Vou falar-lhe de gastronomia agora. Por exemplo, uma característica que temos é a nossa pachamanca que cozinhamos na terra. Ainda abrimos a terra, colocamos os ingredientes e aquecemo-los com as nossas próprias ervas no subsolo, isso mantém-se. Hoje em dia, com a industrialização que existe no mundo, dir-se-ia: “Porquê fazer tudo isto se agora é tão fácil com a indústria, poupas todas essas horas de trabalho?”, mas há toda uma mensagem através de todo este processo, porque cada etapa é importante para todos conseguirmos desfrutar, não só as famílias, também os amigos, as comunidades de todas estas coisas deliciosas que a nossa terra mãe nos oferece. Temos, por exemplo também, as nossas cerimónias ‘pago a la tierra’. As nossas culturas antigas ensinaram-nos e o Peru não é exceção, porque não só isto vem da cultura pré-Inca como os Incas respeitam e agradecem à terra. E nessa linha temos construções maravilhosas como Machu Picchu, que os engenheiros mais reconhecidos não compreendem como é que todos estes blocos de pedra, quando não havia maquinaria, se encaixaram perfeitamente um a um e se mantêm durante tanto tempo para se adaptarem às inclinações do clima, e assim por diante.
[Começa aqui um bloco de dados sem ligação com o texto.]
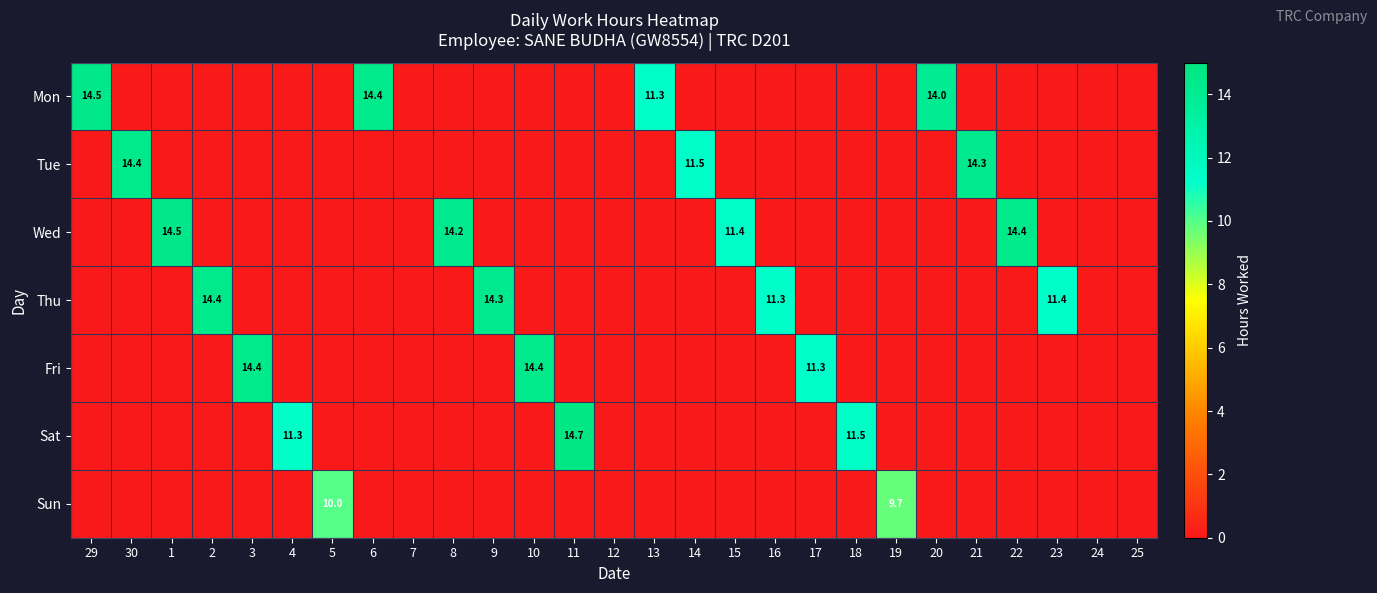

Count the number of categories in the chart.

27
Então, posso dizer que somos um país abençoado. Temos um ditado que diz: Diosito es peruano y sempre nos enseña el camiño a salir adelante’.

A Casa da América Latina vai receber em breve uma exposição sobre têxteis peruanos. A Gabriela veio para esta entrevista vestida a rigor, porque traz precisamente um exemplo de têxteis peruanos. Como é que falaria do têxtil do seu país e da sua tradição? O que é que diria às pessoas para que venham ver a exposição sobre o Peru e os têxteis peruanos na Casa da América Latina?

Muito obrigada. Esta é uma criação de uma grande designer peruana chamada Meche Correa, que justamente trabalha respeitando a tradição dos têxteis peruanos. Realmente ouvir a Meche Correa como outros designers peruanos é ir ao passado. Por exemplo, esta flor é baseada em alguns desenhos que são de umas mantas chamadas ‘Lliclla’, nas quais as mulheres dos Andes carregam as crianças às costas. São muito resistentes e com cores muito quentes. Penso que escolheram exatamente essas cores para transmitir calor aos seus filhos. Temos, por exemplo, algodão ativo para exportação, é exportado para todo o mundo e tem uma gama de mais de 20 cores que não se encontram em mais lado nenhum. E temos também tecidos baseados na produção do pêlo dos camelídeos. Como é que a nossa cultura milenar podia desenvolver este fio tão fino, porque é mais fino que um cabelo, que encontramos nos trabalhos feitos pelas artesãs? Dir-se-ia que isto tem que ter sido feito numa fábrica, industrialmente, porque a textura com que trabalham os desenhos, as cores, a geometria, são muito valorizados a nível mundial. Felizmente as mulheres transmitem todas estas técnicas às gerações seguintes.

Então como é que diria que vale a pena as pessoas verem esta exposição dos têxteis peruanos na Casa da América Latina?

Apreciar os têxteis peruanos não só nos transporta para o Peru como também nos transporta para uma cultura ancestral, que nos pede não só para continuar a admirá-los mas também para continuar a respeitá-los através da natureza e dos peruanos que têm este compromisso de continuar a trabalhar com materiais peruanos, refletindo a nossa história, a nossa cultura e a nossa tradição.